Memory usage remains modest even for large collections, as files are processed sequentially rather than loading the entire collection into memory simultaneously. Peak memory usage is typically under 100 MB regardless of collection size.
All file operations use UTF-8 encoding explicitly, ensuring correct handling of filenames containing diacritical marks, special characters, or non-ASCII Unicode symbols. The Excel output also uses UTF-8 encoding to preserve filename integrity across different operating systems and applications.

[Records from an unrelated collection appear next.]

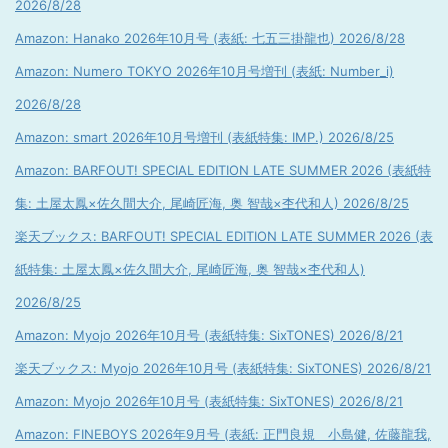
2026/8/28
Amazon: Hanako 2026年10月号 (表紙: 七五三掛龍也) 2026/8/28
Amazon: Numero TOKYO 2026年10月号増刊 (表紙: Number_i)
2026/8/28
Amazon: smart 2026年10月号増刊 (表紙特集: IMP.) 2026/8/25
Amazon: BARFOUT! SPECIAL EDITION LATE SUMMER 2026 (表紙特
集: 土屋太鳳×佐久間大介, 尾崎匠海, 奥 智哉×杢代和人) 2026/8/25
楽天ブックス: BARFOUT! SPECIAL EDITION LATE SUMMER 2026 (表
紙特集: 土屋太鳳×佐久間大介, 尾崎匠海, 奥 智哉×杢代和人)
2026/8/25
Amazon: Myojo 2026年10月号 (表紙特集: SixTONES) 2026/8/21
楽天ブックス: Myojo 2026年10月号 (表紙特集: SixTONES) 2026/8/21
Amazon: Myojo 2026年10月号 (表紙特集: SixTONES) 2026/8/21
Amazon: FINEBOYS 2026年9月号 (表紙: 正門良規 小島健, 佐藤龍我,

The tool implements comprehensive error handling to ensure robust operation across varied collection structures and PageXML formats. Malformed XML files generate warnings but do not halt processing of remaining files. Missing attributes or unexpected XML structures are handled gracefully with fallback values. This approach ensures that the tool completes its analysis even when encountering occasional problematic files.
The tool identifies pages based solely on the presence or absence of transcribed text in Unicode elements. It does not distinguish between genuinely blank pages and pages that failed to process correctly in Transkribus. Manual review of identified empty pages is recommended to determine whether they represent expected blank folios or require transcription attention.

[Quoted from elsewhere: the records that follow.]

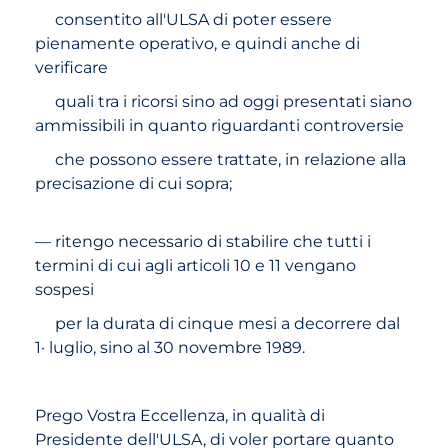
consentito all'ULSA di poter essere
pienamente operativo, e quindi anche di
verificare
quali tra i ricorsi sino ad oggi presentati siano
ammissibili in quanto riguardanti controversie
che possono essere trattate, in relazione alla
precisazione di cui sopra;
— ritengo necessario di stabilire che tutti i
termini di cui agli articoli 10 e 11 vengano
sospesi
per la durata di cinque mesi a decorrere dal
1· luglio, sino al 30 novembre 1989.
Prego Vostra Eccellenza, in qualità di
Presidente dell'ULSA, di voler portare quanto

The tool processes each file independently and does not maintain contextual information about document structure or pagination. Multi-page documents where certain pages are intentionally blank (such as versos in single-sided documents) are treated identically to pages that lack transcription due to processing failures.
The output report lists pages in the order they are processed (alphabetical by collection and filename), not in document order. If document-sequential ordering is required, the Excel file should be sorted by the Image Filename or XML Filename columns after generation.
The output format is designed to facilitate integration with other analytical workflows. The Excel file can be filtered and sorted to identify patterns (such as all empty pages occurring in a particular collection), and the structured format enables programmatic post-processing if needed.
The CSV fallback format ensures compatibility with systems where Excel format handling is problematic or where further processing will be performed using command-line tools or statistical software expecting tabular data.
This tool is provided under the MIT Licence, permitting free use, modification, and distribution with attribution.
Version 1.0 (2025): Initial release with collection discovery, PageXML parsing, empty page detection, and Excel/CSV output generation.